So what do you need to get started? For best results, use special seed compost - this has the correct texture and nutrient level for seeds. You'll need seed trays or modular pots which make transplanting easier. You can also use recycled yoghurt pots or even old egg trays will work.

For seeds that need warmth to boost germination, a heated greenhouse is perfect, but you can also use a small heated propagator or even a sunny windowsill. Once seedlings emerge, light is important but you don't want to scorch the tender shoots either.

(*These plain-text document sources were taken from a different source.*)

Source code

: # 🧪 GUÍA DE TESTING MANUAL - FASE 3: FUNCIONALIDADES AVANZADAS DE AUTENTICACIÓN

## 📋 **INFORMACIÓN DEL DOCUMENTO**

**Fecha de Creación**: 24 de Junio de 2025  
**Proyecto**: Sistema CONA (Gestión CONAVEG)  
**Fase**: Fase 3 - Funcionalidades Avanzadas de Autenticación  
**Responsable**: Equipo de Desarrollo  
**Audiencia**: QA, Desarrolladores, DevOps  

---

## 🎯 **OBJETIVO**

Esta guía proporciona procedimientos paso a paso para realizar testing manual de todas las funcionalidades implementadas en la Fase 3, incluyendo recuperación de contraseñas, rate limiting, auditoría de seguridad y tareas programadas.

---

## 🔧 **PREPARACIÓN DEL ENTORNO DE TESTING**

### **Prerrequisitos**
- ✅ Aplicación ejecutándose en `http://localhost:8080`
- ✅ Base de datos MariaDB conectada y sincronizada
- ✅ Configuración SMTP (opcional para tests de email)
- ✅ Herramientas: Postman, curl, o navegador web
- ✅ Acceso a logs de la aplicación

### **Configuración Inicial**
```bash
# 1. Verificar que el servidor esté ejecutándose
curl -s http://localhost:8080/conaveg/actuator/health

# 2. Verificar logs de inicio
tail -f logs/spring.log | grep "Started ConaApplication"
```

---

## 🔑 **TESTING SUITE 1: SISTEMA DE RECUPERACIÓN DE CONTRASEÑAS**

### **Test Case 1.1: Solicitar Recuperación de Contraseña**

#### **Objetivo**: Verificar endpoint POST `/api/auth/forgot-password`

If you're a novice gardener, start off with hardy annuals which complete their life cycle of growth, flowering and setting seed in one year, as these are the easiest to propagate. These can be planted indoors now or straight into the ground if it is sufficiently warm. How do you know if that's the case? Soil needs to be about 6˚C for germination (or just stick your finger and see if it feels warm). Sow too early and seeds may fail to germinate or rot. So, if you live high up a mountain or are in a frost pocket, or your ground is waterlogged, wait until conditions improve. You can still start them off indoors in readiness for when the soil warms up. You can also help heavy clay soil heat up by covering it in plastic or with cloches. Polytunnels will also extend your growing season.

When sowing outdoors, prepare your seedbed so it is clear of stones and weeds and rake to a fine tilth. Half-hardy annuals can't go out until after the last frost or they will be destroyed, so these you start off indoors and transplant around the end of April. These flowers come from more exotic climates and they generally like heat to get going (around 18-21˚C) so this is where a heated propagator is invaluable.

Fill containers with compost to within about an inch of the rim, firm down gently and water the compost. Now sow your seeds according to instructions on the packet - they will give you correct depth and space. In general you try to sow as thinly as possible; with larger seeds, say around three to five seeds in a pot. Overcrowded seeds won't do well and are more prone to fungal diseases. Some seeds, such as lobelia and petunia, are as fine as dust so it's a good idea to mix these with a bit of silver sand for more even distribution. When they are that fine, don't cover them with more soil. For most other seeds, sieve some compost gently over the top or a light drizzling of vermiculite which is excellent at keeping moisture in.

Don't forget to label as you go along. After an initial watering, cover with polythene or piece of glass to retain moisture until the seedlings emerge, then remove to avoid excess humidity which encourages fungal diseases. Now you wait until the first sign of green - this usually is in a few weeks. As soon as they have two sets of leaves you can prick them out of the trays and plant into pots using a wooden skewer (known as a dibber). Hold the seedling by a lower leaf, not the stem which will bruise easily.

All plants raised inside should be gradually hardened off before being transplanted outdoors. Start them off with a couple of hours outdoors, for example on a sheltered porch.

And what about growing veg from seed? The same principles apply. Some veg are hardy and can go straight into the ground while others are tender and need to be started off indoors. Sow the following under cover over the next month: aubergine, French beans, beetroot, broccoli, cabbage, cauliflower, celery, courgettes, cucumbers, peppers and chillies and tomatoes. From April you can sow directly in to the ground broad beans, calabrese broccoli, carrots, leeks, lettuce, onions, parsnips, peas, radishes and spinach. Quick-maturing vegetables, such as carrots, French beans, peas, and salads can be sown successionally - this just means sowing fresh batches every fortnight so you are getting a continuous steady supply rather than one big glut.

The best way to learn about seeds is through trial and error. You'll get a great sense of achievement when it works!

Top tip

When watering seeds, use a rose on your watering can to ensure a light spray that won't disturb the seeds. Don't let your pots and seed trays dry out but be careful not to over-water and drown them either.